Du kannst hiermit genau festlegen, welche Zeile du auslesen willst.
Ob die 1., 2., usw., jenachdem wie weit die for()-Schleife hochzählt.
Um die 5. Zeile auszulesen, musst du sagen "for(iZahl= 1; iZahl <= 5; ++iZahl);"
Der Inhalt steht in der string-Variablen "stInhalt" drin.

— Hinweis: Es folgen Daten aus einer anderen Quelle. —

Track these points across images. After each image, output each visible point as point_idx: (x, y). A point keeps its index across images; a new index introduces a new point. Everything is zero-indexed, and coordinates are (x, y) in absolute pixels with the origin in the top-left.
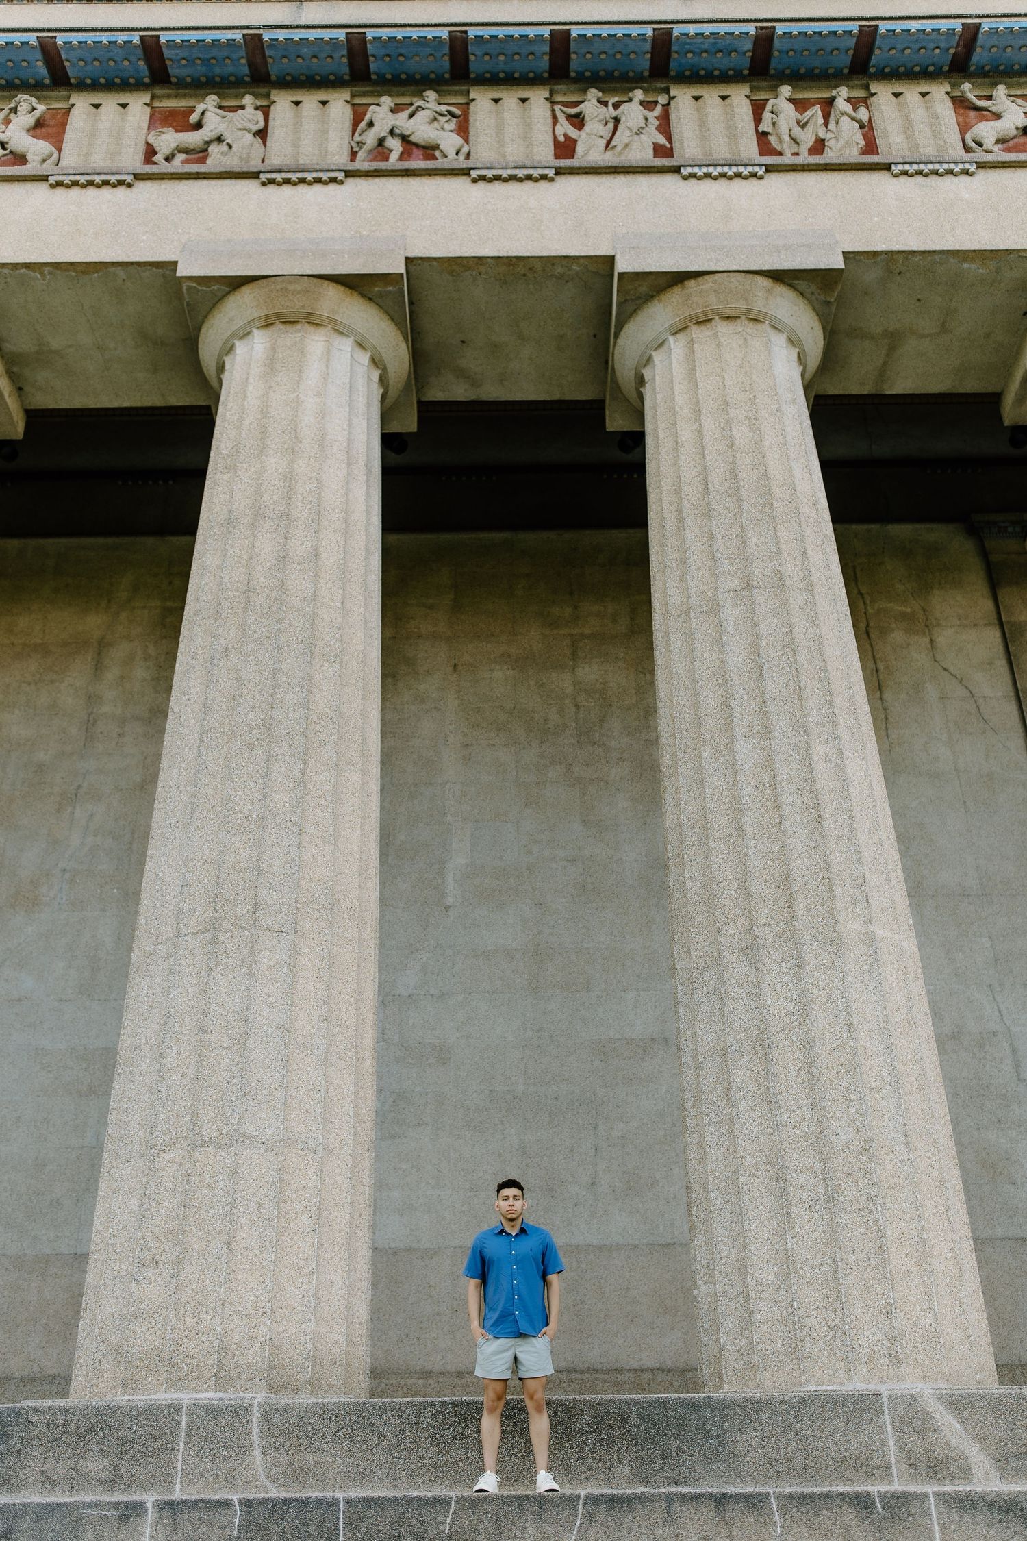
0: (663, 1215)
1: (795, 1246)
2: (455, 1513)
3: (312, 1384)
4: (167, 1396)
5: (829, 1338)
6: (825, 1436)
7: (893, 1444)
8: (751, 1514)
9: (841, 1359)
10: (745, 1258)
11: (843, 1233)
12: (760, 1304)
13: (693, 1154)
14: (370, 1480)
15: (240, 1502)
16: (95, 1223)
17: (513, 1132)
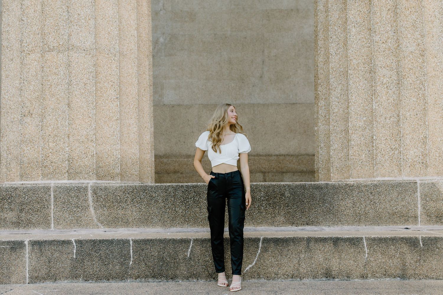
0: (292, 91)
1: (377, 107)
2: (193, 247)
3: (121, 174)
4: (43, 182)
5: (391, 154)
6: (386, 202)
7: (420, 206)
8: (352, 248)
9: (396, 165)
10: (348, 113)
11: (405, 101)
12: (354, 137)
13: (321, 59)
14: (151, 222)
15: (76, 241)
16: (2, 93)
17: (225, 53)
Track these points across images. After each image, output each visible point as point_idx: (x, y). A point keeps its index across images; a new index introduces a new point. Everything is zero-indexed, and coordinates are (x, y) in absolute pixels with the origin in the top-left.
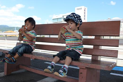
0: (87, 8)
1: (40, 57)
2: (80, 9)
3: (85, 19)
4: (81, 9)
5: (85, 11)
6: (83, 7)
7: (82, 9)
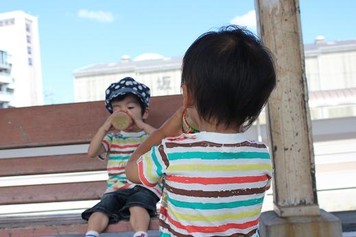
0: (35, 19)
1: (27, 228)
2: (7, 22)
3: (30, 64)
4: (12, 21)
5: (28, 29)
6: (20, 16)
7: (16, 22)
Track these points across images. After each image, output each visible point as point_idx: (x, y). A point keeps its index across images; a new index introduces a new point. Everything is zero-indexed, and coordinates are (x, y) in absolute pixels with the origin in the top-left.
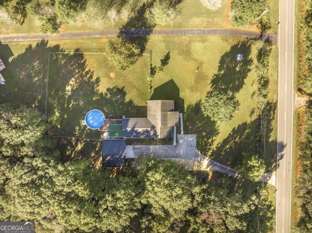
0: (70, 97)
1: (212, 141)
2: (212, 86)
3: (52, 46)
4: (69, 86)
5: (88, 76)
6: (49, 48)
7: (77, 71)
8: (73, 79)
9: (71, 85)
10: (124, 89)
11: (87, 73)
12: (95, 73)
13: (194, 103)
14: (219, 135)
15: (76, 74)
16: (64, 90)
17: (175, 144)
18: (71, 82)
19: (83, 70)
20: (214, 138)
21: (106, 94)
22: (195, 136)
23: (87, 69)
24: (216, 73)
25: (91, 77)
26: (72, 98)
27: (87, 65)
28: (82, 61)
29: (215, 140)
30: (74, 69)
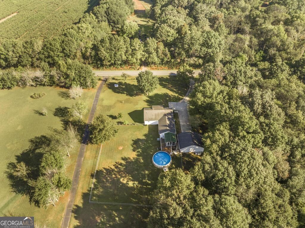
0: (140, 182)
1: (172, 95)
2: (134, 96)
3: (82, 201)
4: (128, 184)
5: (119, 166)
6: (83, 204)
7: (114, 176)
8: (121, 180)
9: (128, 181)
10: (134, 140)
11: (116, 167)
12: (117, 161)
13: (146, 103)
14: (168, 93)
15: (116, 177)
16: (132, 188)
17: (177, 112)
18: (125, 182)
19: (113, 170)
20: (170, 95)
21: (138, 152)
22: (169, 103)
23: (113, 167)
24: (126, 95)
25: (121, 164)
26: (142, 181)
27: (109, 167)
28: (105, 171)
29: (171, 94)
30: (111, 178)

Hoffe ich konnte dir helfen...
P.S.: hier steht alles über die fstream-Funktionen: http://www.willemer.de/informatik/cpp/fileop.htm

gruß


----------



## yunus219 (11. Dezember 2010)

Hallo nochmal,

Danke für Eure schnelle Antworten, mit der getline habe ich es auch schon gehabt, nur mein Problem ist dann, dass ich dann die ganze Zeile in einem String habe. Ich möchte es ja in einem Array haben.


----------



## Crash Kid (11. Dezember 2010)

Du kannst ja den string-Inhalt in ein Array schreiben. Das ist ja kein Problem.
Dafür gibt es ja die Funktion strcpy(), und bezüglich der größe kannst du ja den string überprüfen wie groß er ist, und ein entsprechend großes Array erstellen.

gruß


----------



## yunus219 (12. Dezember 2010)

Hallo nochmal,

ich habe immer noch keine Lösung für meinen Problem gefunden.
Ich bekomme alles ausgelesen, nur bekomme ich das dann nicht seperat in den Array, wie ich es haben möchte.

Ich möchte es so haben:

1. Zeile: RECT 11 2 13 4 -->  string s[zeilennr]="RECT"          int i[zeilennr][0]=11 ...... int i[zeilennr][3]=4
2. Zeile: SQUARE 21 4 5 -->  string s[zeilennr]="SQUARE"      int i[zeilennr][0]=21 ...... int i[zeilennr][2]=5


----------



## Trulleberg (12. Dezember 2010)

Das Problem bei Anfängern ist, dass sie meist zwar vage Vorstellungen vom Ziel ihrer Programme haben, aber schon ganz genau wissen, wie der Weg dahin aussehen muss. Genauso bei dir, da du einerseits "eine Zeile in *einem Array*" haben willst, dich aber jetzt plötzlich doch für mehrere Arrays entschieden hast: "string [], int[], ...".
Schau dir mal Strukturen an, damit wenigstens etwas Systematik in deine Arbeitsweise kommt.


----------